A adaptação feita por Kenji Mizoguchi do
romance de Junichiro Tanizaki traz à lembrança as histórias de amor cheias de
impedimentos orquestradas pela escritora Jane Austen.
Como nelas, aqui temos um amor que surge com
espontaneidade –no caso, o interesse de Shinnosuke (Yûji Hori) pela bela e
atrativa Srta. Oyu (Kinuyo Tanaka, assídua nos filmes de Misoguchi), quando ele
a confunde com aquela que deveria ser sua noiva, Shizu (Nobuko Otowa) –depois
submetido às circunstâncias impositoras que determinarão o drama –sento Oyu
viúva do irmão de Shizu, isso a torna inacessível ao amor de Shinnosuke, embora
esse seja um sentimento recíproco.
A sequência em que a Srta. Oyu padece de
insolação, ficando aos cuidados de Shinnosuke, por sinal, lembra muito o
momento em que Jane fica adoecida na mansão dos Darcy em “Orgulho & Preconceito”.

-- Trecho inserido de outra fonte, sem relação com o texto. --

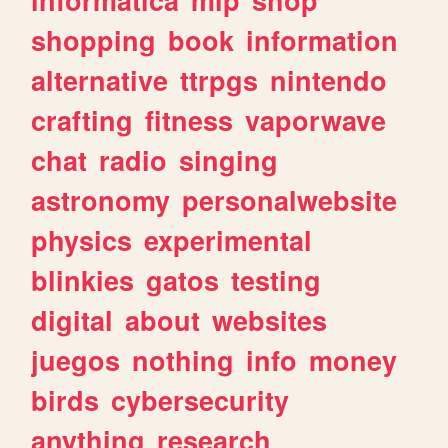
shopping
book
information
alternative
ttrpgs
nintendo
crafting
fitness
vaporwave
chat
radio
singing
astronomy
personalwebsite
physics
experimental
blinkies
gatos
testing
digital
about
websites
juegos
nothing
info
money
birds
cybersecurity
anything
research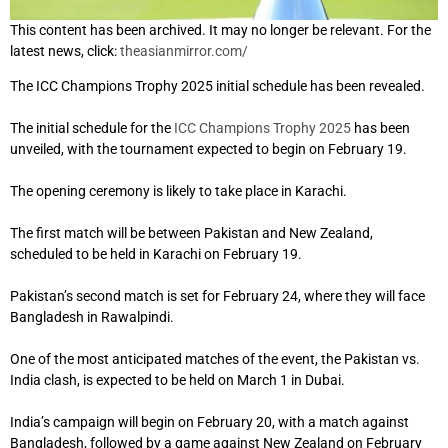
This content has been archived. It may no longer be relevant. For the
latest news, click:
theasianmirror.com/
The ICC Champions Trophy 2025 initial schedule has been revealed.
The initial schedule for the
ICC Champions Trophy 2025
has been
unveiled, with the tournament expected to begin on February 19.
The opening ceremony is likely to take place in Karachi.
The first match will be between Pakistan and New Zealand,
scheduled to be held in Karachi on February 19.
Pakistan’s second match is set for February 24, where they will face
Bangladesh in Rawalpindi.
One of the most anticipated matches of the event, the Pakistan vs.
India clash, is expected to be held on March 1 in Dubai.
India’s campaign will begin on February 20, with a match against
Bangladesh, followed by a game against New Zealand on February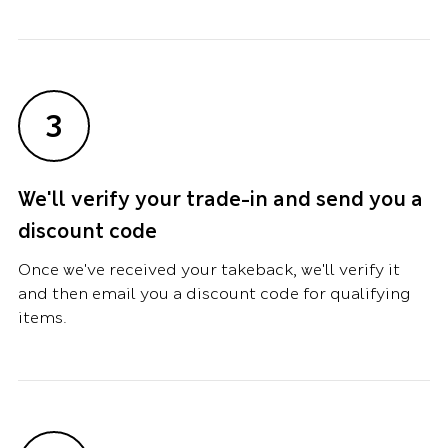
3
We'll verify your trade-in and send you a
discount code
Once we've received your takeback, we'll verify it
and then email you a discount code for qualifying
items.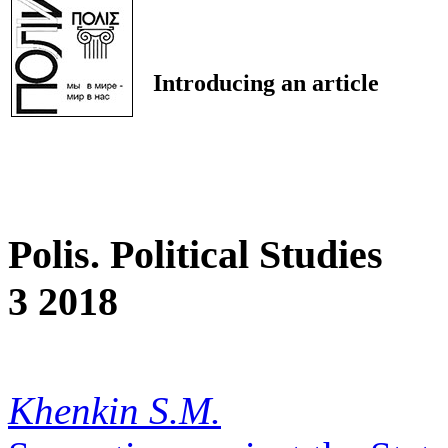
Introducing an article
Polis. Political Studies
3 2018
Khenkin S.M.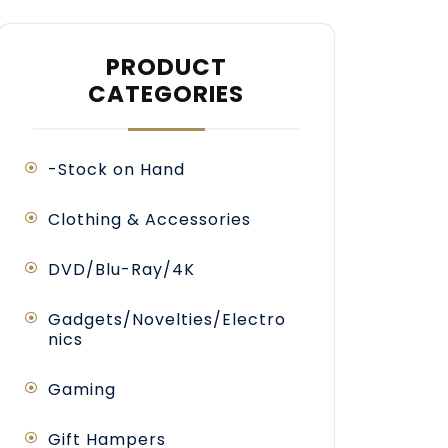
PRODUCT
CATEGORIES
-Stock on Hand
Clothing & Accessories
DVD/Blu-Ray/4K
Gadgets/Novelties/Electro
nics
Gaming
antity
Gift Hampers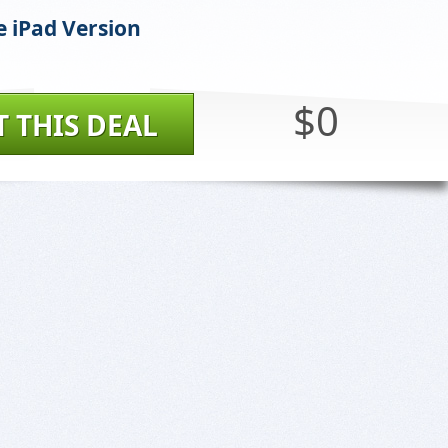
e iPad Version
$0
T THIS DEAL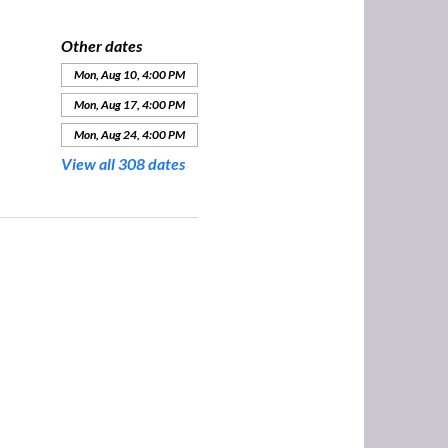
Other dates
Mon, Aug 10, 4:00 PM
Mon, Aug 17, 4:00 PM
Mon, Aug 24, 4:00 PM
View all 308 dates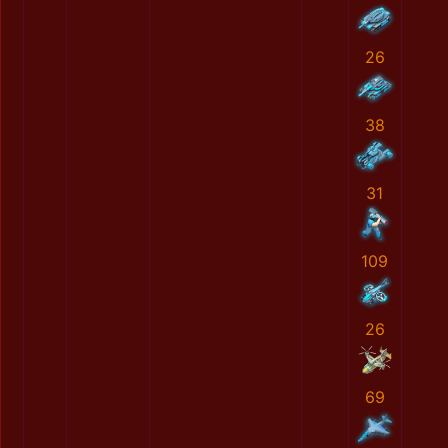
26
38
31
109
26
69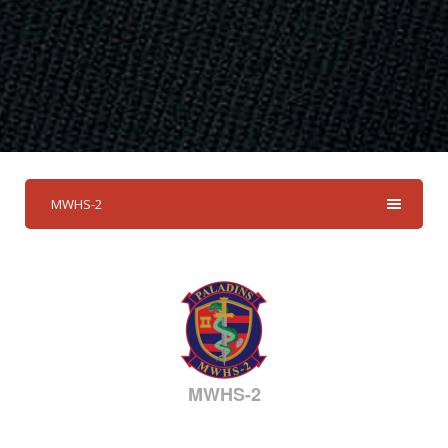
MWHS-2
MWHS-2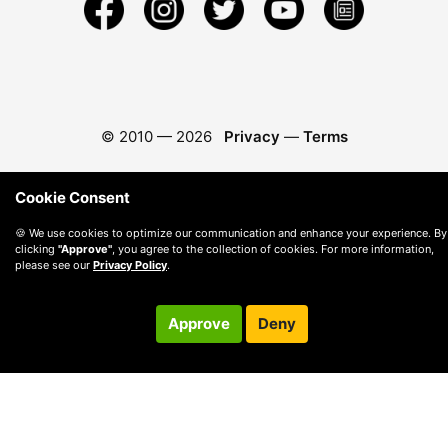
© 2010 —
2026
Privacy
—
Terms
Cookie Consent
🍪 We use cookies to optimize our communication and enhance your experience. By
clicking
"Approve"
, you agree to the collection of cookies. For more information,
please see our
Privacy Policy
.
Approve
Deny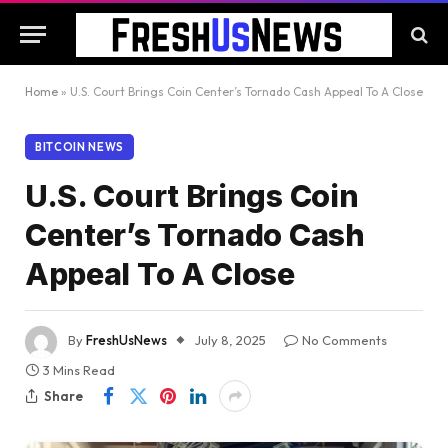
Home
»
U.S. Court Brings Coin Center’s Tornado Cash Appeal To A Close
BITCOIN NEWS
U.S. Court Brings Coin
Center’s Tornado Cash
Appeal To A Close
By
FreshUsNews
July 8, 2025
No Comments
3 Mins Read
Share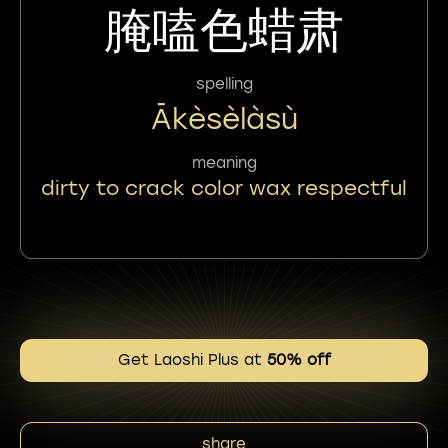
腌嗑色蜡肃
spelling
Ākèsèlàsù
meaning
dirty to crack color wax respectful
Get Laoshi Plus at
50% off
share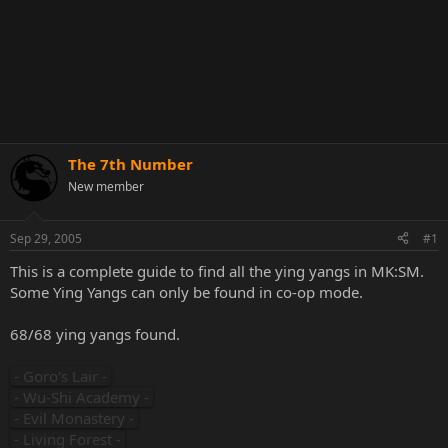
The 7th Number
New member
Sep 29, 2005
#1
This is a complete guide to find all the ying yangs in MK:SM.
Some Ying Yangs can only be found in co-op mode.
68/68 ying yangs found.
- Goro's Lair -
- Wu-Shi Academy -
- Evil Monastery -
- Living Forest -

Srta. Oyu faz, assim, o que supõe estar ao seu
alcance para chegar o mais perto possível de uma situação que beneficie a
todos: Convence Shinnosuke a desposar Shizu, sob o pretexto de que, dentre
todos os pretendentes dela, ele é o único que não afastará as duas, bastante
próximas.
Shizu, por sua vez, entende o amor de Oyu por
Shinnosuke e, na noite de núpcias, propõe a Shinnosuke viver um casamento de
fachada e serem como irmãos às portas fechadas –ela sabe que Shinnosuke e Oyu
se amam, e se propõe a ser pivô do embuste que os une.
O filme não se detêm tanto no romance sufocado
de Shinnosuke e Oyu, quanto no sacrifício afetivo de Shizu.
Interessa ao estilo cristalino e íntimo de Misoguchi
explorar as variações de drama embutidas na premissa, e enfatizar o quanto são
ricas: A Srta. Oyu não deseja ser o agente indireto para o tormento da irmã e
do agora cunhado, e com isso, lhes ordena que façam de seu casamento algo
legítimo –ela os abandona para resolverem sua intimidade, mesmo quando
necessita da companhia deles após o falecimento por doença de seu filho.
Os anos se passam com Misoguchi saboreando os
desdobramentos dessa situação: A Srta, Oyu vai para Kyoto, onde aceita casar-se
com um aristocrata a fim de afastar-se cada vez mais de Shinnosuke e Shizu, em cuja
vida pessoal ela não deseja interferir.
Já, Shinnosuke e Shizu, ao sabor das mudanças
trazidas pelos anos, vão morar em Tóquio, afligidos pelas notícias que nunca
mais receberam de Oyu. Após três anos, Sizu vem a engravidar. Ela dá à luz um
menino. E morre.
Numa forma de encontrar um desfecho digno e
condizente para o triângulo amoroso que marcou suas vidas, Shinnosuke manda seu
filho ainda bebê para Tóquio, onde Oyu satisfaz a própria vaidade com
apresentações como cantora, uma vez que, previsivelmente, não há amor em seu
casamento.
Oyu, assim, terá seu papel de mãe restabelecido
pelo sacrifício de Shinnosuke e Shizu, os mesmos em nome dos quais ela antes se
deixou anular.
E Shinnosuke... seu destino é uma incógnita de
desolação e angústia, com a cena final flagrando-o a caminhar numa chuva em
direção à lugar nenhum.
Lançado no mesmo ano do
retumbante “Contos da Lua Vaga”, 1951, “Senhorita Oyu” é um exemplo do ápice
maior à que Misoguchi chegou no manejo das ferramentas narrativas que regem o
melodrama –sua construção de cenas e sua noção de ritmo são adendos primordiais
à elaboração deste conto opressivo sobre sentimentos fadados a jamais encontrar
uma via de expressão. Nessa convicção temática, Misoguchi se identifica com
inúmeras questões a predominar sobre a rigidez da sociedade japonesa, e delas
faz a carpintaria essencial e sólida para seu reverenciado cinema.